(WHAT YOU SHOULD DO):
Your task is to copy each line of the records that includes the string "wrist".
Top of MATERIAL PROVIDED
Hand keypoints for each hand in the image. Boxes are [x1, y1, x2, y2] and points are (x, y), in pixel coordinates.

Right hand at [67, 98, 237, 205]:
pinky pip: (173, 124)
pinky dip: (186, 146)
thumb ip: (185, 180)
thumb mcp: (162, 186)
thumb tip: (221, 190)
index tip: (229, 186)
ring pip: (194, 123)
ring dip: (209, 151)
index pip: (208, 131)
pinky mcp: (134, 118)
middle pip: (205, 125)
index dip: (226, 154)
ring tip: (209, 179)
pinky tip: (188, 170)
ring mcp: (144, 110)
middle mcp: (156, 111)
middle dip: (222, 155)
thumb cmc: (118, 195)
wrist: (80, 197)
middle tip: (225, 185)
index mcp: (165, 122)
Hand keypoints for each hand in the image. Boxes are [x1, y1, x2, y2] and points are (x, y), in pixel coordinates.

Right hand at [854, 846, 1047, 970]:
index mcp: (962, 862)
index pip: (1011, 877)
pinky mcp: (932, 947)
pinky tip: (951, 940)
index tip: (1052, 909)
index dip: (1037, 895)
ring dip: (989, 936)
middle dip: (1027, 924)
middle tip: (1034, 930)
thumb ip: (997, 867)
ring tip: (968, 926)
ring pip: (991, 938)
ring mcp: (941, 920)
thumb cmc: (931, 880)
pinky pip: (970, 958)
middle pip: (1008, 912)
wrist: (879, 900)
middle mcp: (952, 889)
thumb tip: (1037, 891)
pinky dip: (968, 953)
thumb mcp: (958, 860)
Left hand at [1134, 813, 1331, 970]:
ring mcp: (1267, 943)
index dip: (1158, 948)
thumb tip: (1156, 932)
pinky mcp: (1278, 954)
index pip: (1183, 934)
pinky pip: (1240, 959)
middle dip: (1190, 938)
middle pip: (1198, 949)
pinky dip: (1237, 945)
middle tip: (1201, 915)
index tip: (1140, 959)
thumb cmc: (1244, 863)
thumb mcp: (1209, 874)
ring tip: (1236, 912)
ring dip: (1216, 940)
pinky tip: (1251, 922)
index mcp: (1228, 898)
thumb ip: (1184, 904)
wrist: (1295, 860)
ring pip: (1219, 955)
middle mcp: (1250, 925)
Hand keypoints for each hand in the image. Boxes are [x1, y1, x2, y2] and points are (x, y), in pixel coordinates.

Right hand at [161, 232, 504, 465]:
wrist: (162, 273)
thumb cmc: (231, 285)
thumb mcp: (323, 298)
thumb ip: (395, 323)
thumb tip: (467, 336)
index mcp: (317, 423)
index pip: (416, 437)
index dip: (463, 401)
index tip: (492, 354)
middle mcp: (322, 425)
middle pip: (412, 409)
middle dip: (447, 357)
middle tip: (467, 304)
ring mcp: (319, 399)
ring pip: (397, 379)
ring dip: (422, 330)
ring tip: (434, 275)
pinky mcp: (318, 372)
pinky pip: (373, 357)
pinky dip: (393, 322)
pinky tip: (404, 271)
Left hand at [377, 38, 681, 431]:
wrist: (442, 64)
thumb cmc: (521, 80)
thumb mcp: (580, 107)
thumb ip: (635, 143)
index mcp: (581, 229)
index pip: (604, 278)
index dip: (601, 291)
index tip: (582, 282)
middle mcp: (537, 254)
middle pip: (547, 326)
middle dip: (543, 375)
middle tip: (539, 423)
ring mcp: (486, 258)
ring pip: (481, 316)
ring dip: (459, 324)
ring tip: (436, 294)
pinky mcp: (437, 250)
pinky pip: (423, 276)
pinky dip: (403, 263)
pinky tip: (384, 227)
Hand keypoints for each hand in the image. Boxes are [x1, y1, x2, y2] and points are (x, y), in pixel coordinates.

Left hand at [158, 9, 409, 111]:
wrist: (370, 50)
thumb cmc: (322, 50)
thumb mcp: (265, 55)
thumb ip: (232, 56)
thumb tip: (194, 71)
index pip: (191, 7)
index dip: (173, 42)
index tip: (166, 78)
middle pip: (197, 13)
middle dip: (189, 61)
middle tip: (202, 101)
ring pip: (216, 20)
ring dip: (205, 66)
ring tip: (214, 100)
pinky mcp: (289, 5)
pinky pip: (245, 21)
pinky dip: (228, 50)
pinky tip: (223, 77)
Bottom of MATERIAL PROVIDED
(SOLUTION TO THE PROBLEM):
wrist: (80, 197)
wrist: (879, 900)
wrist: (1295, 860)
wrist: (162, 273)
wrist: (442, 64)
wrist: (370, 50)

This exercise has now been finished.